*PROBLEM DESCRIPTION*. If a line in the entries includes "мероприятия", show that line.

*EXERCISE DATA*.
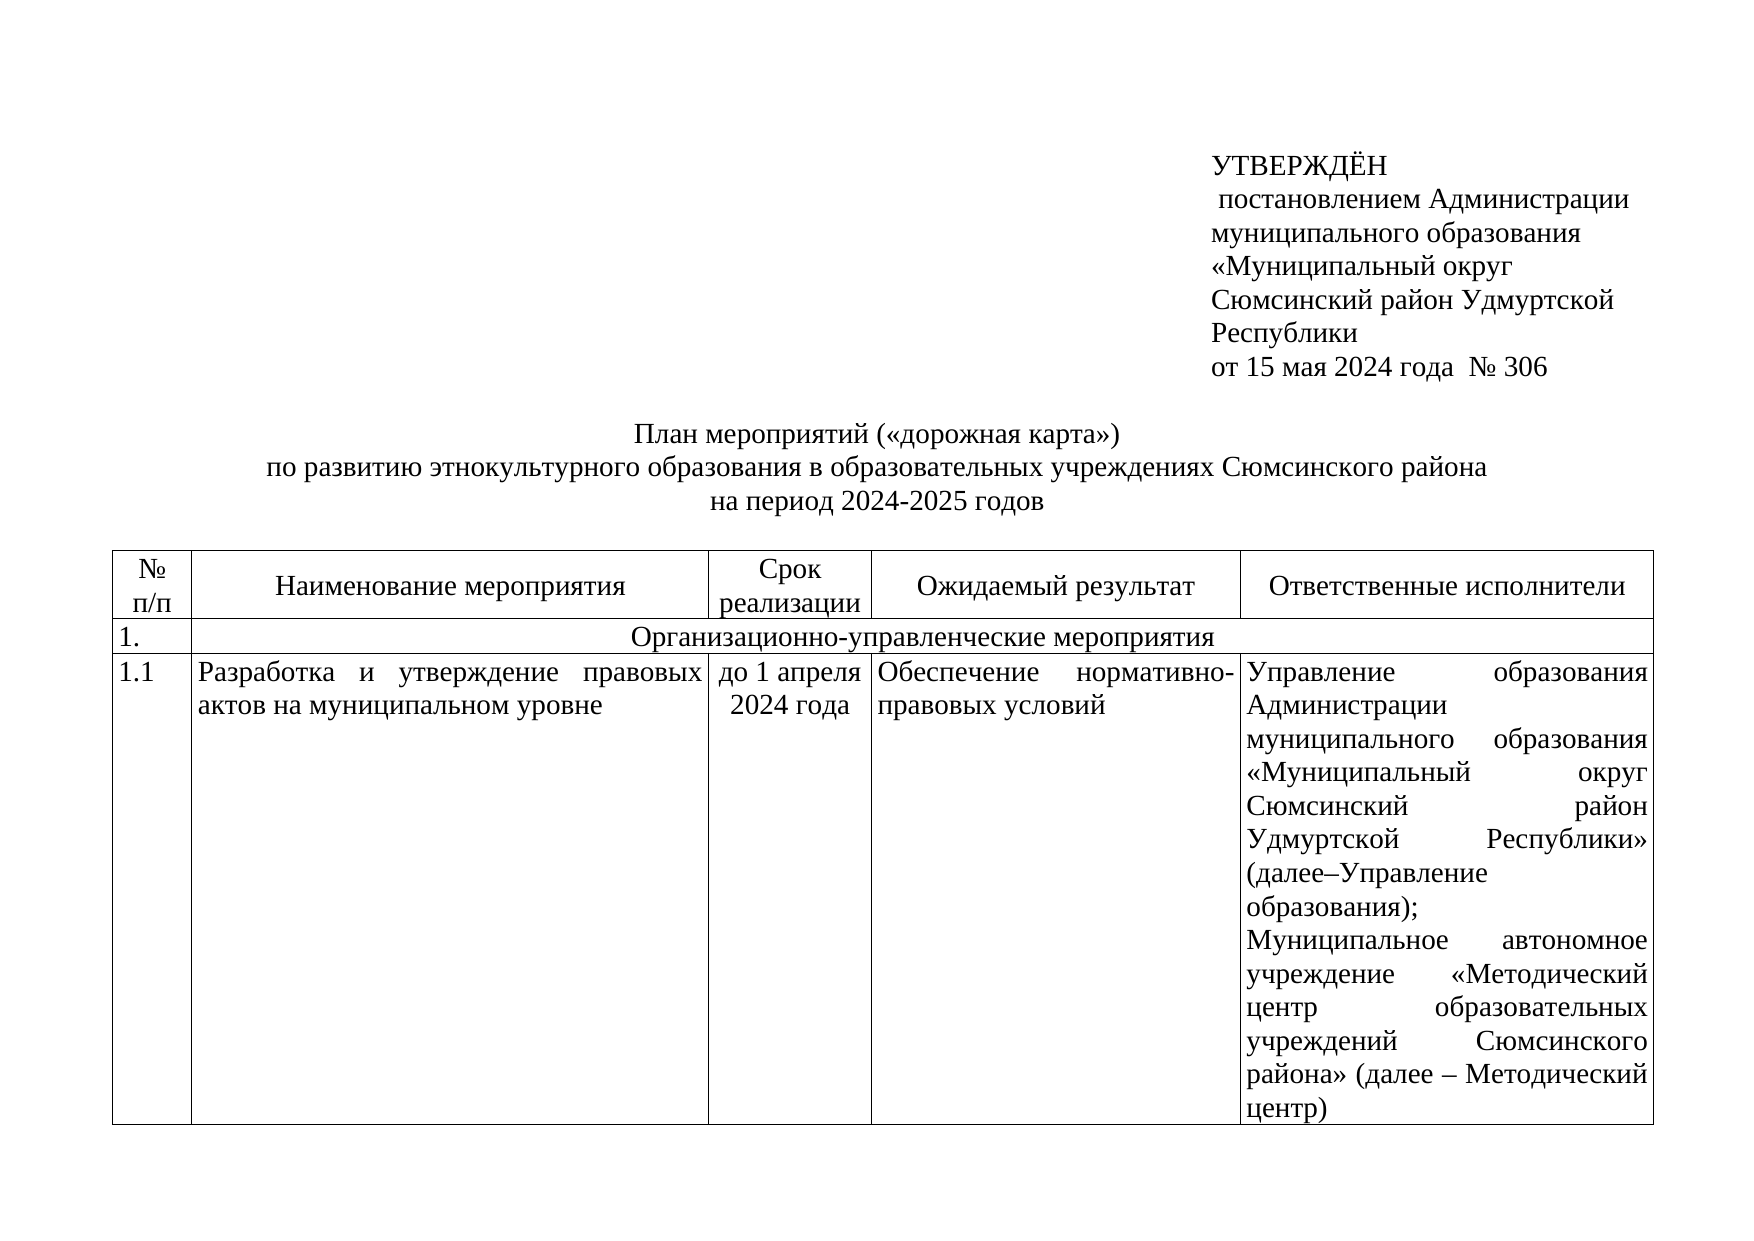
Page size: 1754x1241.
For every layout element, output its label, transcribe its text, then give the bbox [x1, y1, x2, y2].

text Сюмсинский район Удмуртской Республики [1211, 282, 1636, 349]
text муниципального образования [1211, 215, 1636, 248]
text План мероприятий («дорожная карта») [118, 416, 1636, 449]
table_header № п/п [113, 551, 191, 618]
table_cell до 1 апреля 2024 года [709, 654, 871, 1123]
table_header Срок реализации [709, 551, 871, 618]
text «Муниципальный округ [1211, 248, 1636, 282]
text от 15 мая 2024 года № 306 [1211, 349, 1636, 382]
table_header Ожидаемый результат [872, 551, 1240, 618]
text на период 2024-2025 годов [118, 483, 1636, 517]
table_cell Обеспечение нормативно-правовых условий [872, 654, 1240, 1123]
table_cell Организационно-управленческие мероприятия [192, 619, 1653, 653]
text по развитию этнокультурного образования в образовательных учреждениях Сюмсинского района [118, 449, 1636, 483]
table_cell 1. [113, 619, 191, 653]
table_cell Управление образования Администрации муниципального образования «Муниципальный округ Сюмсинский район Удмуртской Республики» (далее–Управление образования); Муниципальное автономное учреждение «Методический центр образовательных учреждений Сюмсинского района» (далее – Методический центр) [1241, 654, 1653, 1123]
table_header Ответственные исполнители [1241, 551, 1653, 618]
table_cell 1.1 [113, 654, 191, 1123]
text постановлением Администрации [1211, 181, 1636, 215]
text УТВЕРЖДЁН [1211, 148, 1636, 181]
table_header Наименование мероприятия [192, 551, 708, 618]
table_cell Разработка и утверждение правовых актов на муниципальном уровне [192, 654, 708, 1123]
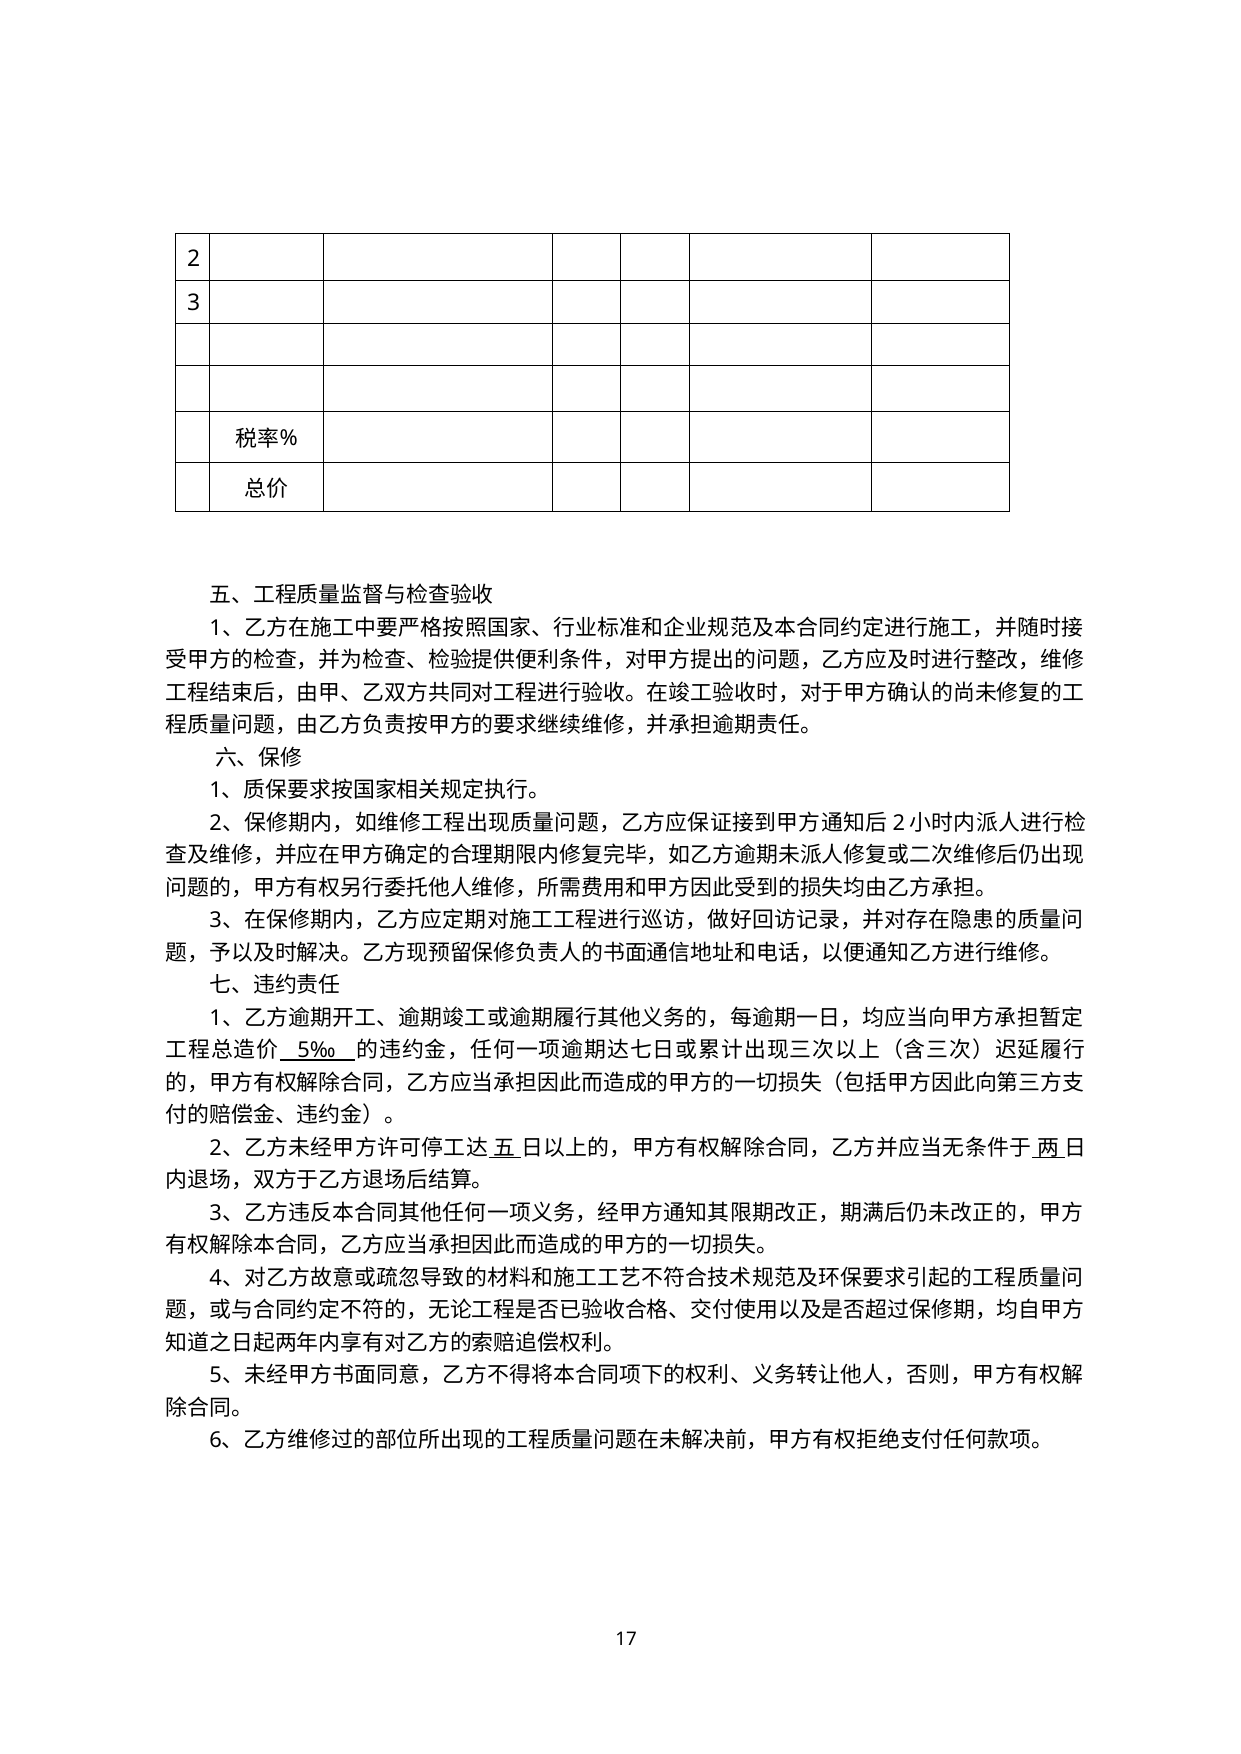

*TASK RESPONSE*.
table_cell Организационно-управленческие мероприятия [192, 619, 1653, 653]
table_header Наименование мероприятия [192, 551, 708, 618]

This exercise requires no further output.